You are mid-sentence with a friend when a small voice barrels right over yours. Sound familiar? If your grandchildren interrupt constantly, you are not alone and neither are they.
It turns out, there is usually something real behind the habit. Licensed psychologist Dr. Cari Alvarez, Ph.D., who specializes in neuropsychological evaluations for children, shared seven reasons kids interrupt so often. The answers are more reassuring than you might expect.
It Is a Brain Thing First
Dr. Alvarez explains that frequent interrupting often comes down to something called executive functioning: specifically, the ability to hold back an impulse. That skill lives in the frontal lobe, one of the last parts of the brain to fully develop.
“Inhibition is our ability to resist our impulses. For example, the urge to speak out of turn,” she told Parade. Younger children struggle more with this, and they get better with age and with guidance from the adults around them.
She also notes that higher impulsivity is common well into late adolescence and early adulthood, since that is how long the brain takes to fully mature. So some of this really is just growing up.

7 Reasons Kids Keep Cutting In
Here is what Dr. Alvarez says is really going on when a child cannot seem to wait their turn.
- Executive dysfunction. Some children have genuine difficulty resisting impulses, which can be linked to conditions like ADHD. Dr. Alvarez notes that children with ADHD may have executive functioning abilities two to four years behind their peers. If the interrupting is part of a broader pattern, acting without thinking, not measuring consequences, seeming younger than their age, she suggests talking with a clinical psychologist or developmental pediatrician.
- They want to feel heard. Sometimes the message is simple: they want your attention. Dr. Alvarez recommends setting aside time each day, at a predictable time, for active listening: no phones, no distractions, just you and them.
- They feel disconnected from you. The interrupting might be a bid for connection. Her advice: spend five to ten minutes a day playing alongside them, following their lead, reflecting on what they say, and skipping the directions and questions. Let them run the show for a little while.
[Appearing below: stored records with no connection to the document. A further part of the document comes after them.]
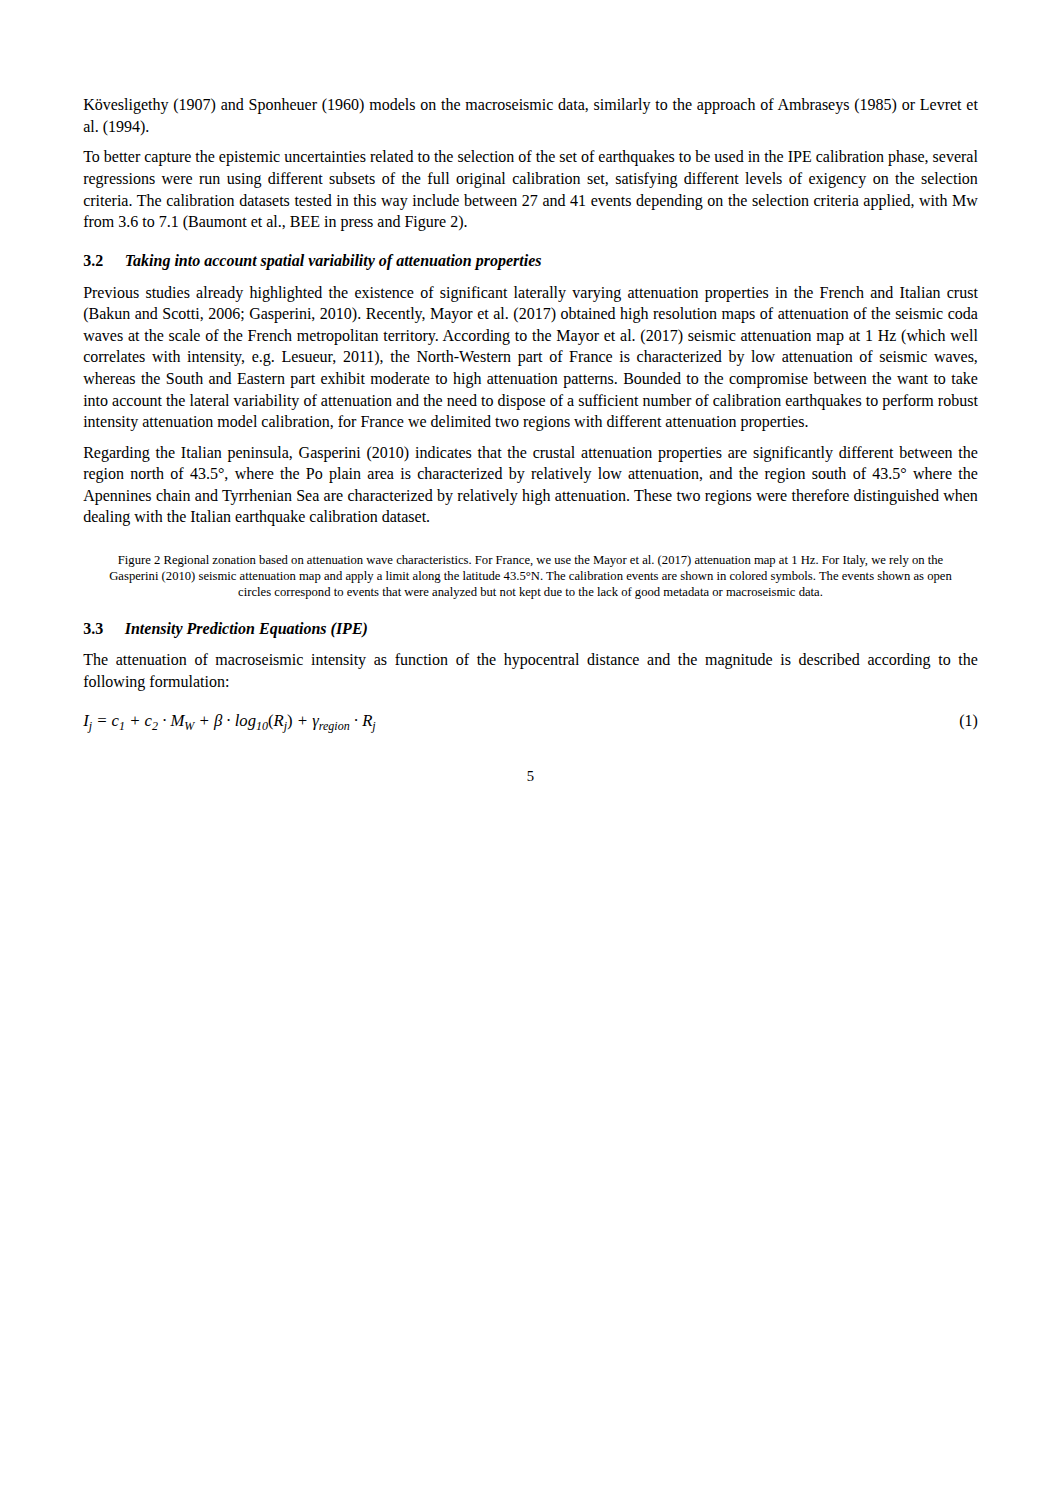Kövesligethy (1907) and Sponheuer (1960) models on the macroseismic data, similarly to the approach of Ambraseys (1985) or Levret et al. (1994).
To better capture the epistemic uncertainties related to the selection of the set of earthquakes to be used in the IPE calibration phase, several regressions were run using different subsets of the full original calibration set, satisfying different levels of exigency on the selection criteria. The calibration datasets tested in this way include between 27 and 41 events depending on the selection criteria applied, with Mw from 3.6 to 7.1 (Baumont et al., BEE in press and Figure 2).
3.2 Taking into account spatial variability of attenuation properties
Previous studies already highlighted the existence of significant laterally varying attenuation properties in the French and Italian crust (Bakun and Scotti, 2006; Gasperini, 2010). Recently, Mayor et al. (2017) obtained high resolution maps of attenuation of the seismic coda waves at the scale of the French metropolitan territory. According to the Mayor et al. (2017) seismic attenuation map at 1 Hz (which well correlates with intensity, e.g. Lesueur, 2011), the North-Western part of France is characterized by low attenuation of seismic waves, whereas the South and Eastern part exhibit moderate to high attenuation patterns. Bounded to the compromise between the want to take into account the lateral variability of attenuation and the need to dispose of a sufficient number of calibration earthquakes to perform robust intensity attenuation model calibration, for France we delimited two regions with different attenuation properties.
Regarding the Italian peninsula, Gasperini (2010) indicates that the crustal attenuation properties are significantly different between the region north of 43.5°, where the Po plain area is characterized by relatively low attenuation, and the region south of 43.5° where the Apennines chain and Tyrrhenian Sea are characterized by relatively high attenuation. These two regions were therefore distinguished when dealing with the Italian earthquake calibration dataset.
Figure 2 Regional zonation based on attenuation wave characteristics. For France, we use the Mayor et al. (2017) attenuation map at 1 Hz. For Italy, we rely on the Gasperini (2010) seismic attenuation map and apply a limit along the latitude 43.5°N. The calibration events are shown in colored symbols. The events shown as open circles correspond to events that were analyzed but not kept due to the lack of good metadata or macroseismic data.
3.3 Intensity Prediction Equations (IPE)
The attenuation of macroseismic intensity as function of the hypocentral distance and the magnitude is described according to the following formulation:
Ij = c1 + c2 · MW + β · log10(Rj) + γregion · Rj (1)
5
- They have learned to expect constant attention. Dr. Alvarez calls this an “overparenting dynamic.” When a child has always had an adult immediately available, they come to expect undivided attention at all times. She suggests a simple waiting period: “I am busy right now. I will find you in three minutes.”
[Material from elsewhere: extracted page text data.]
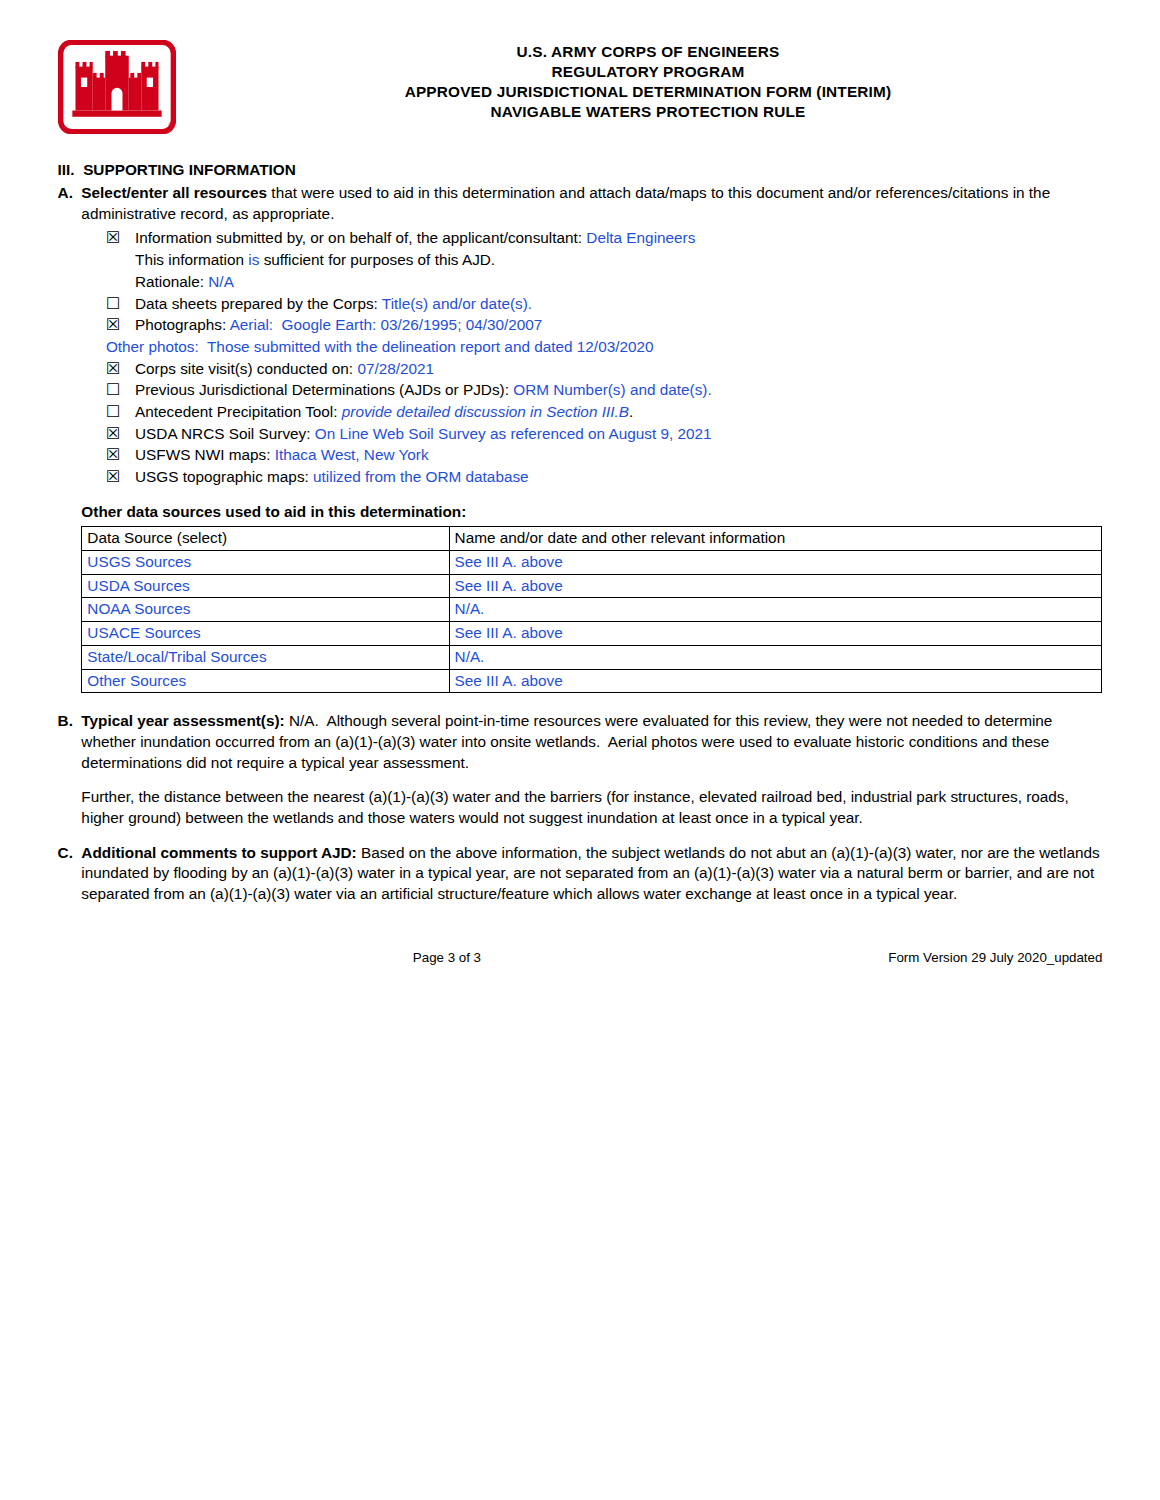®
U.S. ARMY CORPS OF ENGINEERS
REGULATORY PROGRAM
APPROVED JURISDICTIONAL DETERMINATION FORM (INTERIM)
NAVIGABLE WATERS PROTECTION RULE
III. SUPPORTING INFORMATION
A. Select/enter all resources that were used to aid in this determination and attach data/maps to this document and/or references/citations in the administrative record, as appropriate.
☒Information submitted by, or on behalf of, the applicant/consultant: Delta Engineers
This information is sufficient for purposes of this AJD.
Rationale: N/A
☐Data sheets prepared by the Corps: Title(s) and/or date(s).
☒Photographs: Aerial: Google Earth: 03/26/1995; 04/30/2007
Other photos: Those submitted with the delineation report and dated 12/03/2020
☒Corps site visit(s) conducted on: 07/28/2021
☐Previous Jurisdictional Determinations (AJDs or PJDs): ORM Number(s) and date(s).
☐Antecedent Precipitation Tool: provide detailed discussion in Section III.B.
☒USDA NRCS Soil Survey: On Line Web Soil Survey as referenced on August 9, 2021
☒USFWS NWI maps: Ithaca West, New York
☒USGS topographic maps: utilized from the ORM database
Other data sources used to aid in this determination:
| Data Source (select) | Name and/or date and other relevant information |
| USGS Sources | See III A. above |
| USDA Sources | See III A. above |
| NOAA Sources | N/A. |
| USACE Sources | See III A. above |
| State/Local/Tribal Sources | N/A. |
| Other Sources | See III A. above |
B. Typical year assessment(s): N/A. Although several point-in-time resources were evaluated for this review, they were not needed to determine whether inundation occurred from an (a)(1)-(a)(3) water into onsite wetlands. Aerial photos were used to evaluate historic conditions and these determinations did not require a typical year assessment.
Further, the distance between the nearest (a)(1)-(a)(3) water and the barriers (for instance, elevated railroad bed, industrial park structures, roads, higher ground) between the wetlands and those waters would not suggest inundation at least once in a typical year.
C. Additional comments to support AJD: Based on the above information, the subject wetlands do not abut an (a)(1)-(a)(3) water, nor are the wetlands inundated by flooding by an (a)(1)-(a)(3) water in a typical year, are not separated from an (a)(1)-(a)(3) water via a natural berm or barrier, and are not separated from an (a)(1)-(a)(3) water via an artificial structure/feature which allows water exchange at least once in a typical year.
Page 3 of 3
Form Version 29 July 2020_updated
- There is no structured time for their voice. “There isn’t a structured time for them to voice their concerns and questions, so they feel they will never get the chance unless they interrupt,” Dr. Alvarez explains. One fix: a regular family meeting where children are genuinely part of the conversation.
- They are copying the adults around them. Children absorb everything. If the grown-ups in their life interrupt each other regularly, kids will mirror it. Dr. Alvarez suggests paying attention to your own conversation habits: do you cut in before someone finishes? She recommends pausing while someone else is speaking and waiting three seconds before jumping in with your own thoughts.
- Anxiety is making things feel urgent. For anxious children, everything can feel like an emergency. “If a child is in this headspace, it might appear ‘life or death’ for their parents to hear them,” she explains. If adults have gotten into the habit of solving every problem immediately, that can make the interrupting worse, because the child has learned they need that instant rescue.
What to Say in the Moment
When an interruption happens, Dr. Alvarez says the goal is to acknowledge the child, set a boundary, and follow through. She offers two phrases that work well:
“You want to tell me something, too. I’m busy right now. I will come find you in three minutes when I can give you my full attention.”
“Mommy and Daddy are speaking right now. We’ll make space for you to share in a minute.”
The key is validation followed by a clear waiting period and then actually coming back. Children learn quickly when adults keep their word.
As grandparents, we are some of the most important teachers in a grandchild’s life, including when it comes to how they learn to listen and wait their turn. A little patience on our end goes a long way toward building theirs.